By default it looks for & attempts to parse all TABLE elements in an HTML file.

## Loading Web data

Python programs can load data from web sites using a number of approaches, depending on:

- whether data are available from an API
- whether data are publicly available or behind authentication


### Web API integration

When data are available from an API as structured data (e.g. JSON, XML, CSV), programs can fetch using libraries such as `requests`.


In [17]:
import requests
url = 'https://data.seattle.gov/resource/2khk-5ukd.json'
resp = requests.get(url)
data = resp.json() # parse HTTP response
licenses = pd.DataFrame(data)
licenses.head(25)

Unnamed: 0,department,last_name,first_name,job_title,hourly_rate
0,Police Department,Metcalf,Jason,Pol Ofcr-Patrl-BWV,54.29
1,Seattle Center,Quantrille,Cameron,Laborer *,24.6
2,Seattle Center,Tran,Kayley,Actg Tech II-BU,30.14
3,Seattle Public Utilities,Wagner,Maxwell,Drainage&Wstwtr Coll Wkr CI,38.07
4,Parks & Recreation,Fuentez-Smith,Linda,Rec Attendant *,17.85
5,Seattle Dept of Transportation,Conlen,Isaac,"Civil Engrng Spec,Sr",55.64
6,Seattle Dept of Transportation,LeBlanc Jr,James,Arboriculturist,40.93
7,Police Department,Patton,Alexander,Pol Ofcr-Patrl-BWV,54.29
8,Police Department,Paine Stoke,Robert,Pol Ofcr-BWV,53.5
9,Seattle Dept of Transportation,Nguyen,Dan,"Fin Anlyst,Sr",49.25


### Web scraping

Sometimes data are available on the internet, but not as structured data. So programs need to capture a full web page and then extract just the desired data.
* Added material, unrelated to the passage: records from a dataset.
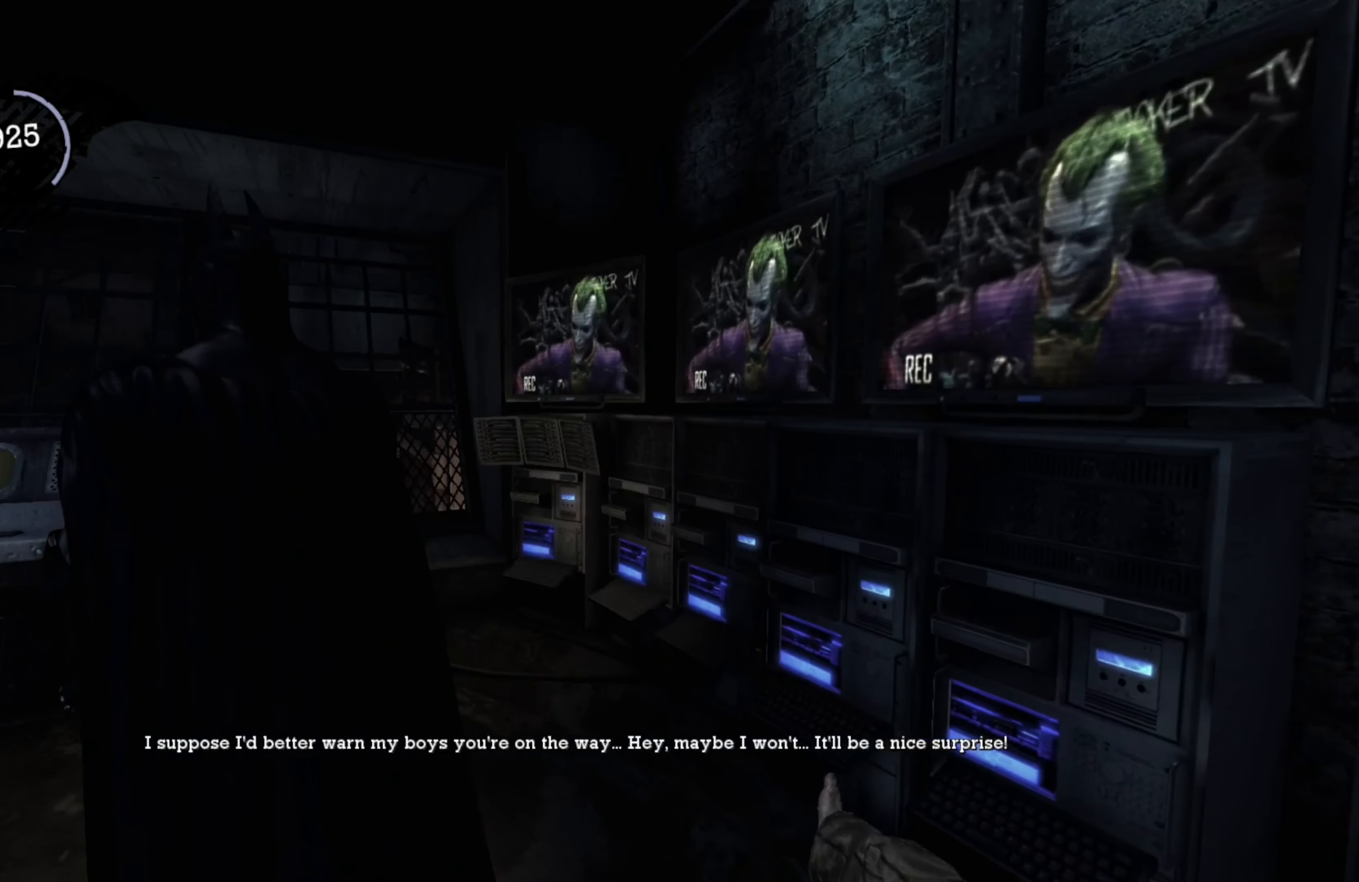
{"buttons": [], "left_stick": "center", "right_stick": "center", "events": []}
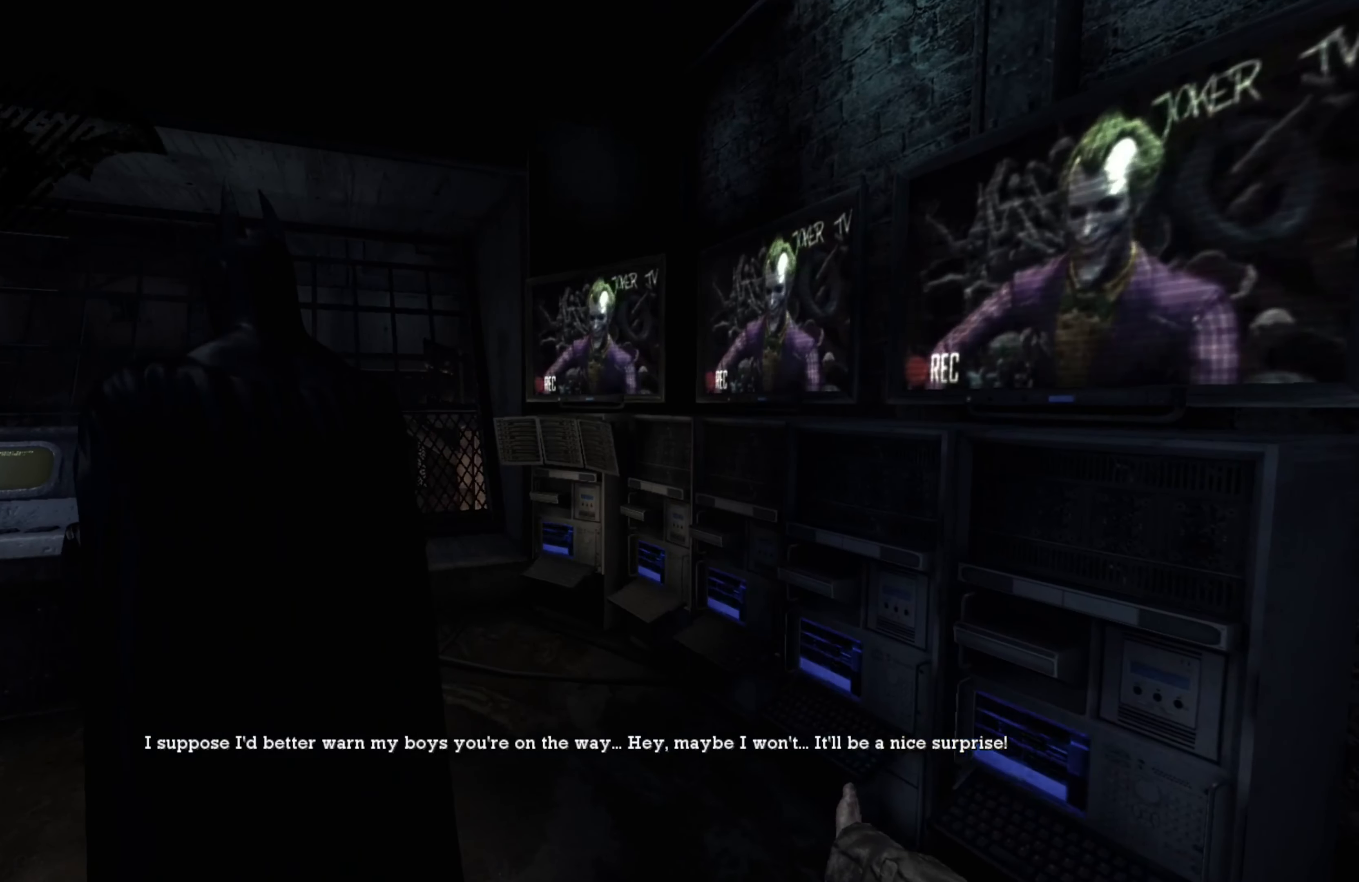
{"buttons": [], "left_stick": "center", "right_stick": "center", "events": [[140, "L1", "down"], [280, "L1", "up"]]}
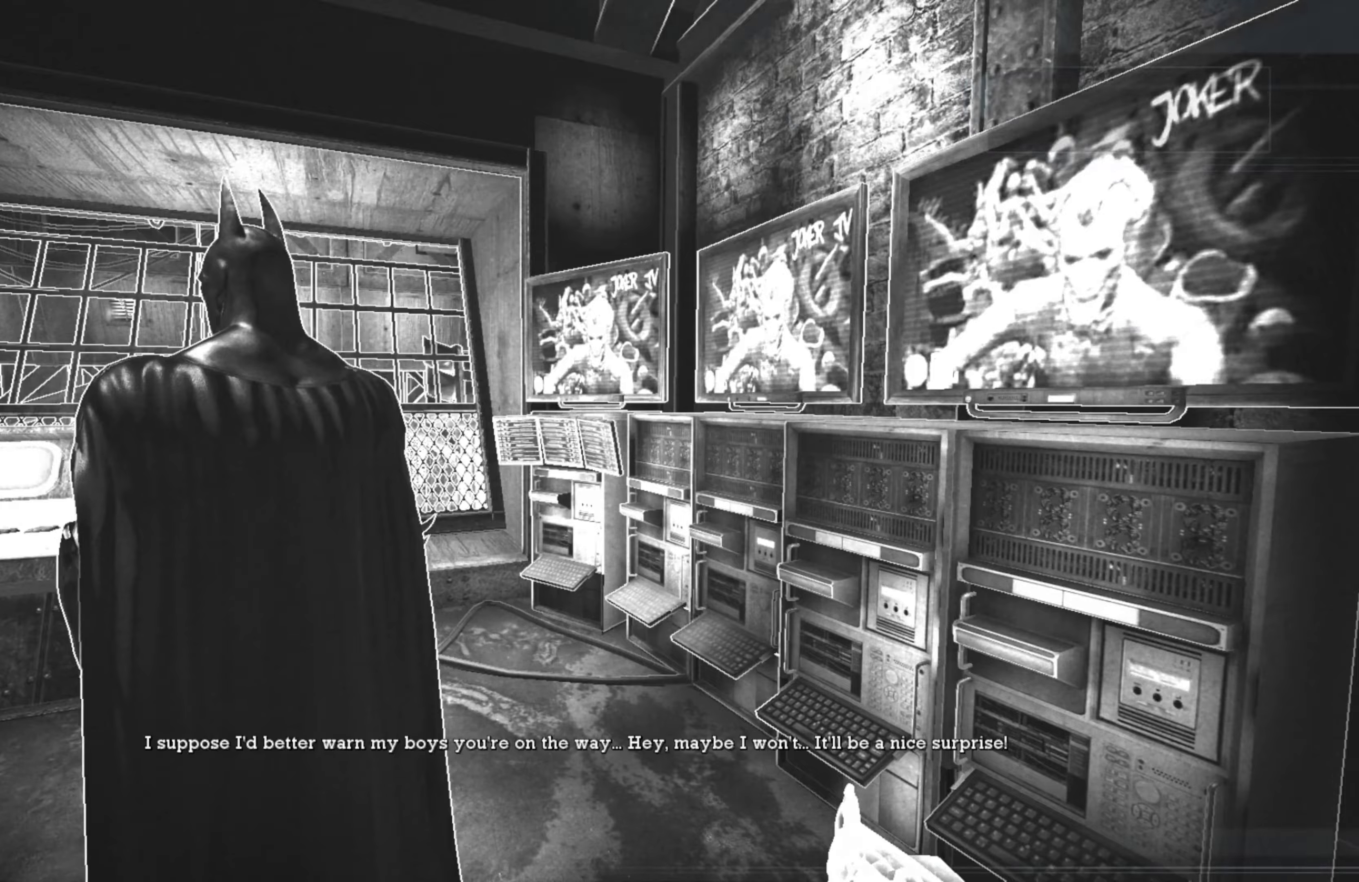
{"buttons": [], "left_stick": "center", "right_stick": "left", "events": [[120, "right_stick", "left"]]}
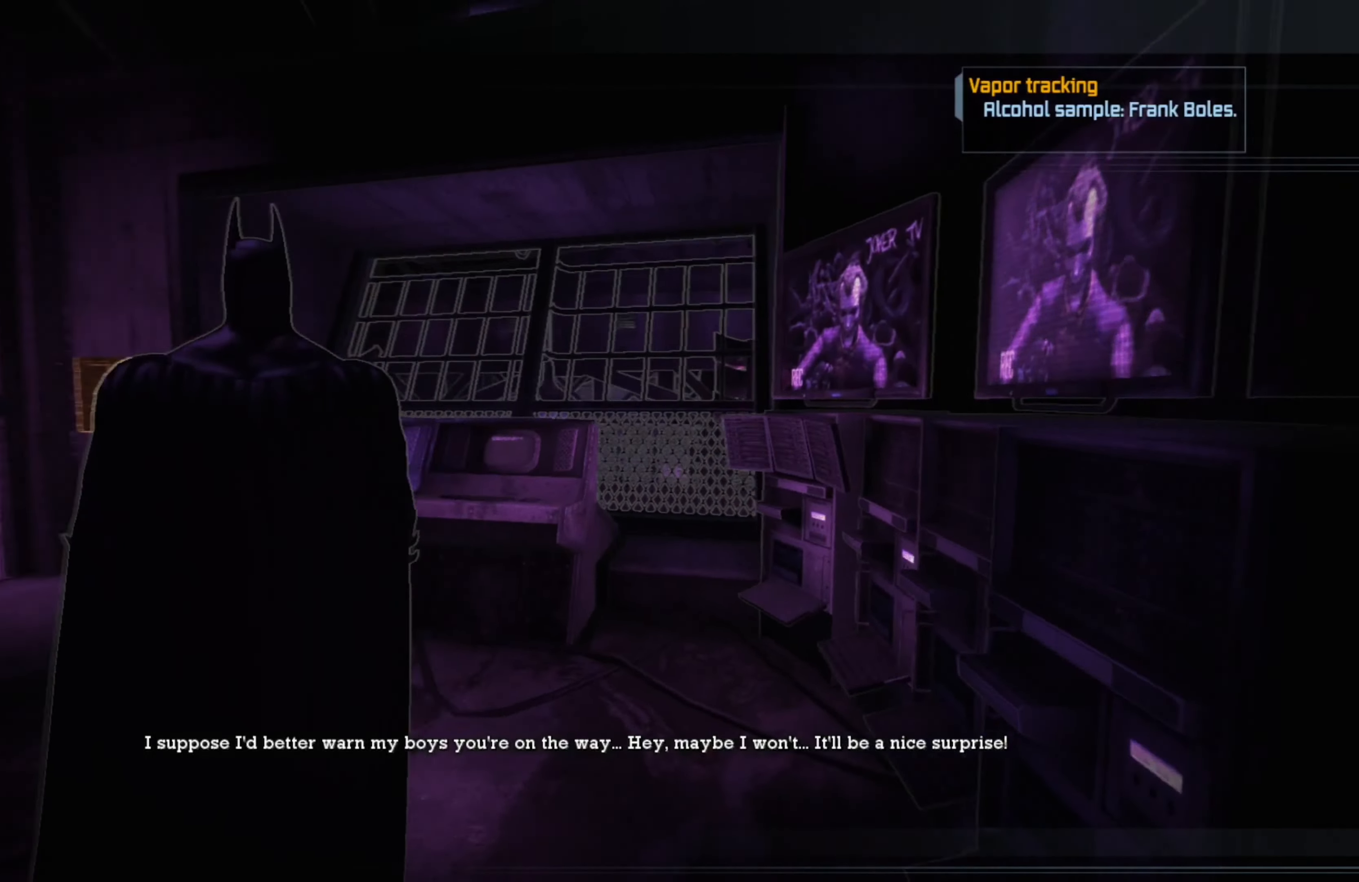
{"buttons": [], "left_stick": "center", "right_stick": "center", "events": [[300, "right_stick", "center"]]}
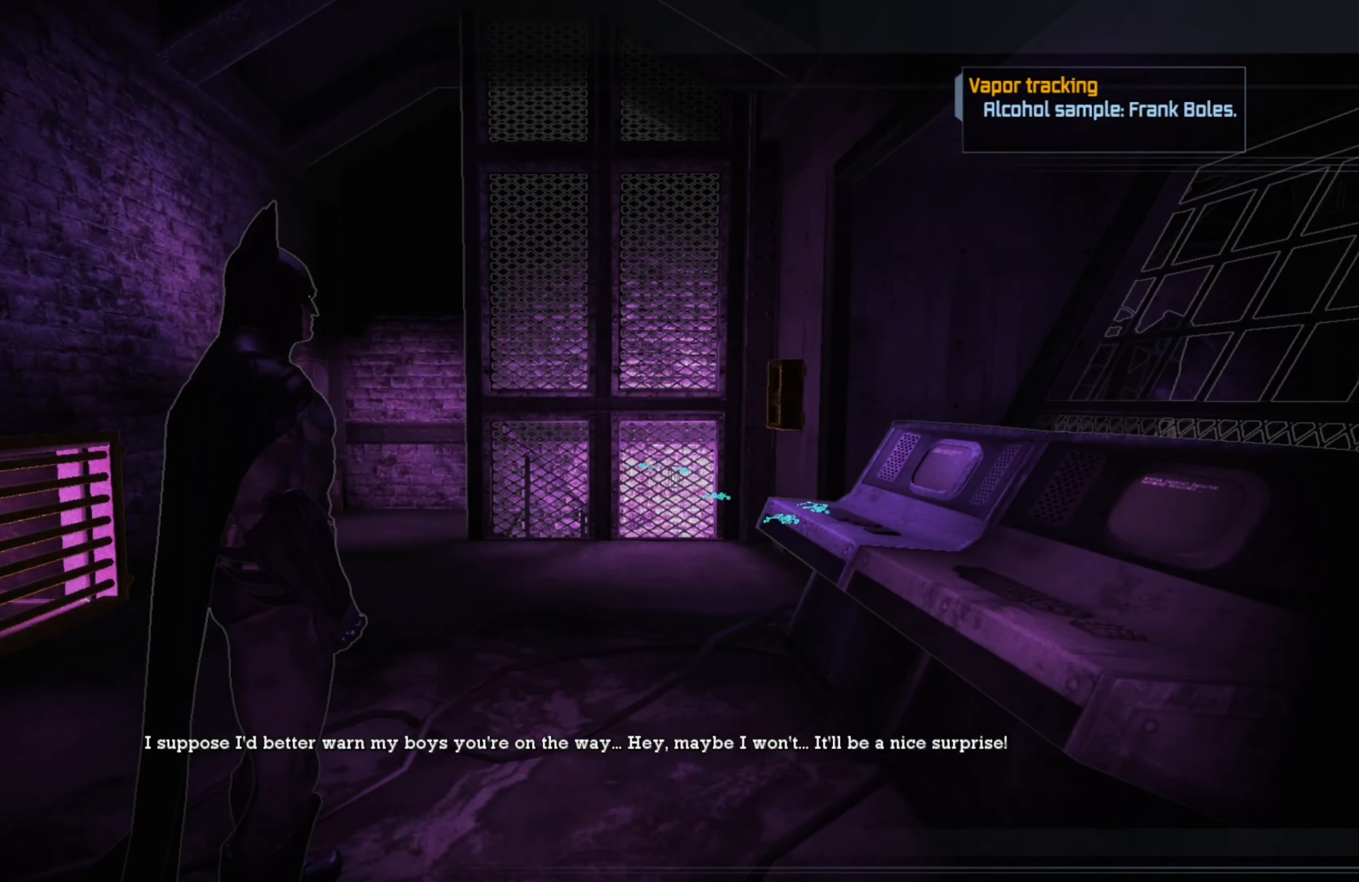
{"buttons": [], "left_stick": "up-right", "right_stick": "left", "events": [[100, "right_stick", "left"], [300, "left_stick", "up-right"]]}
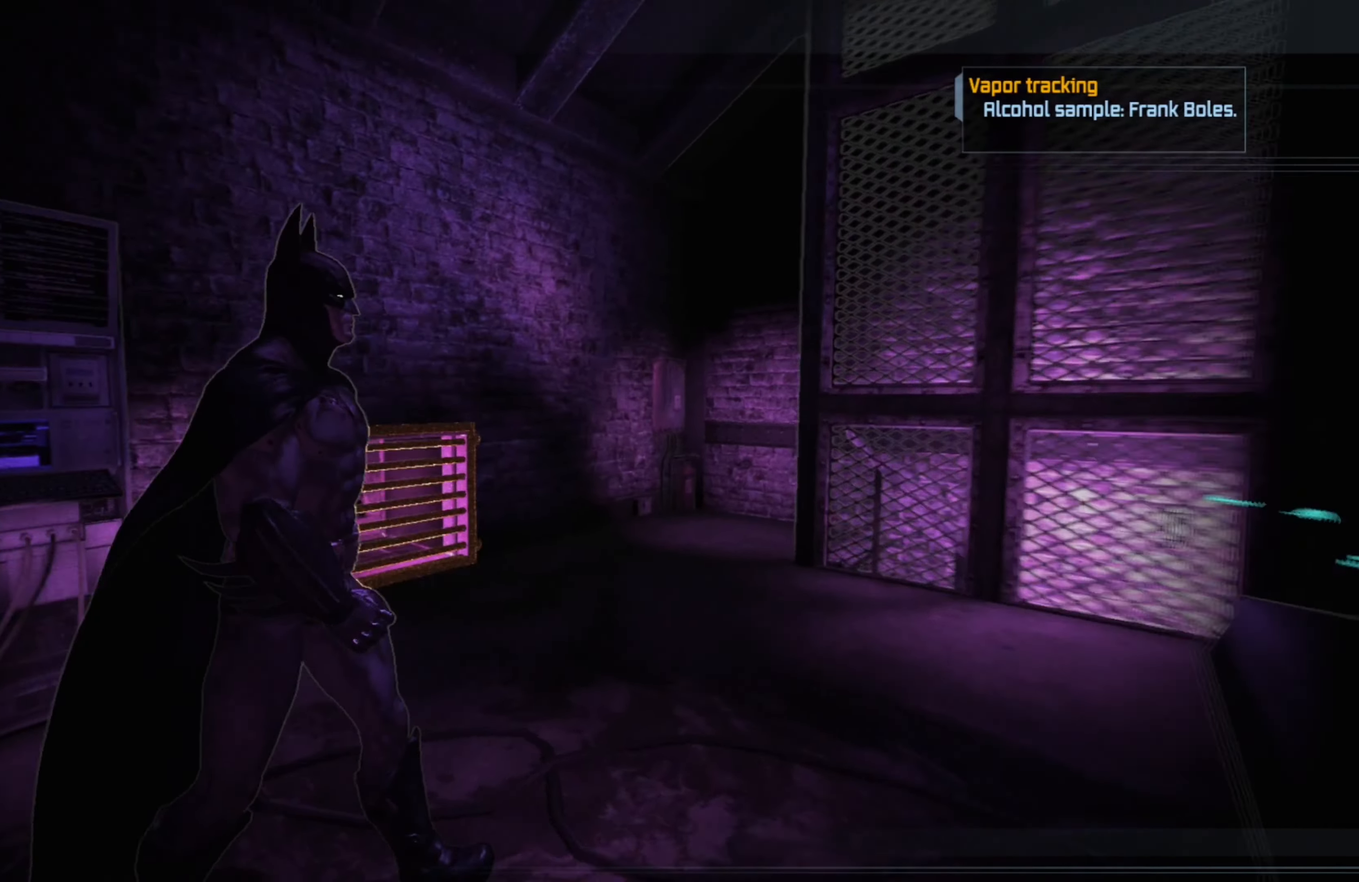
{"buttons": [], "left_stick": "up-right", "right_stick": "center", "events": [[260, "right_stick", "center"]]}
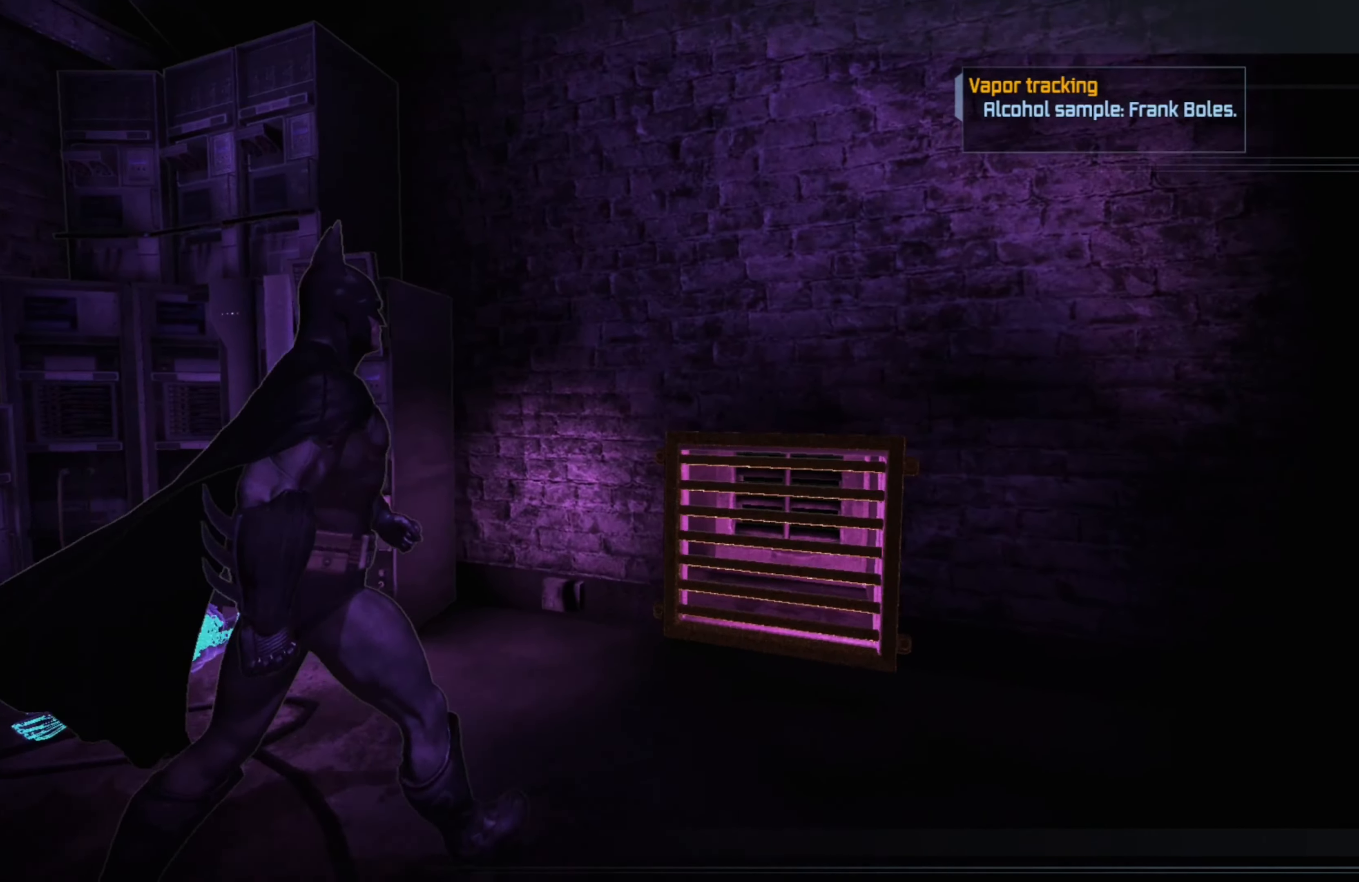
{"buttons": [], "left_stick": "up-right", "right_stick": "center", "events": [[60, "L1", "down"], [240, "L1", "up"]]}
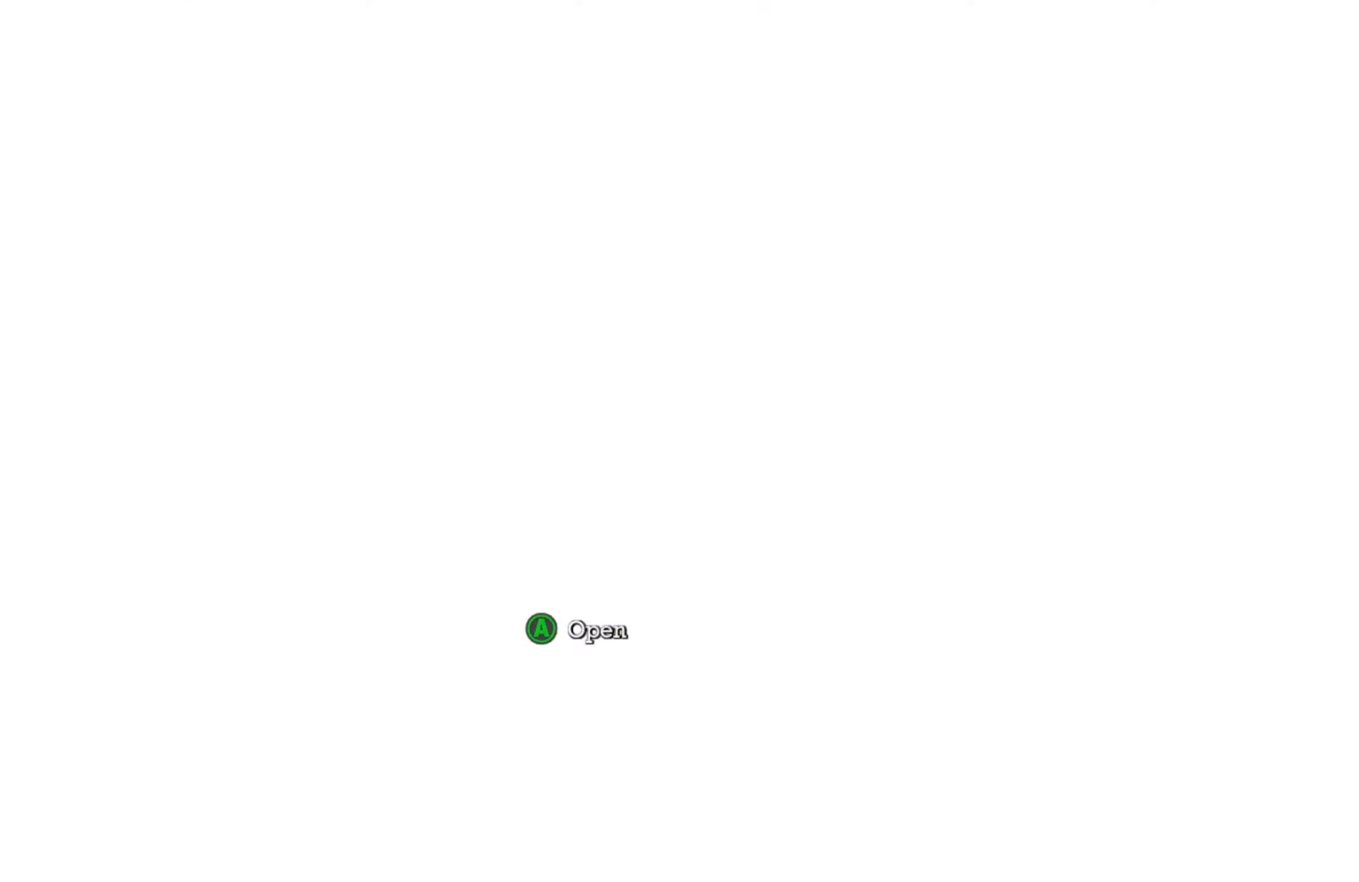
{"buttons": ["A"], "left_stick": "center", "right_stick": "center", "events": [[100, "left_stick", "center"], [440, "A", "down"]]}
Two widely used python libraries are:

- [BeautifulSoup](https://www.crummy.com/software/BeautifulSoup/bs4/doc/) - easy to use but requires other supporting libraries.
- [Scrapy](https://scrapy.org/) - complete package & optimal for large, complicated tasks

In [15]:

import requests
from bs4 import BeautifulSoup

url = 'https://fortress.wa.gov/esd/file/warn/Public/SearchWARN.aspx'
resp = requests.get(url)
data = resp.text # parse HTTP response

soup = BeautifulSoup(data, 'html.parser')
table = soup.find(id="ucPSW_gvMain")
# remove pagination row
table.find('tr', bgcolor="#E6F2F9").decompose()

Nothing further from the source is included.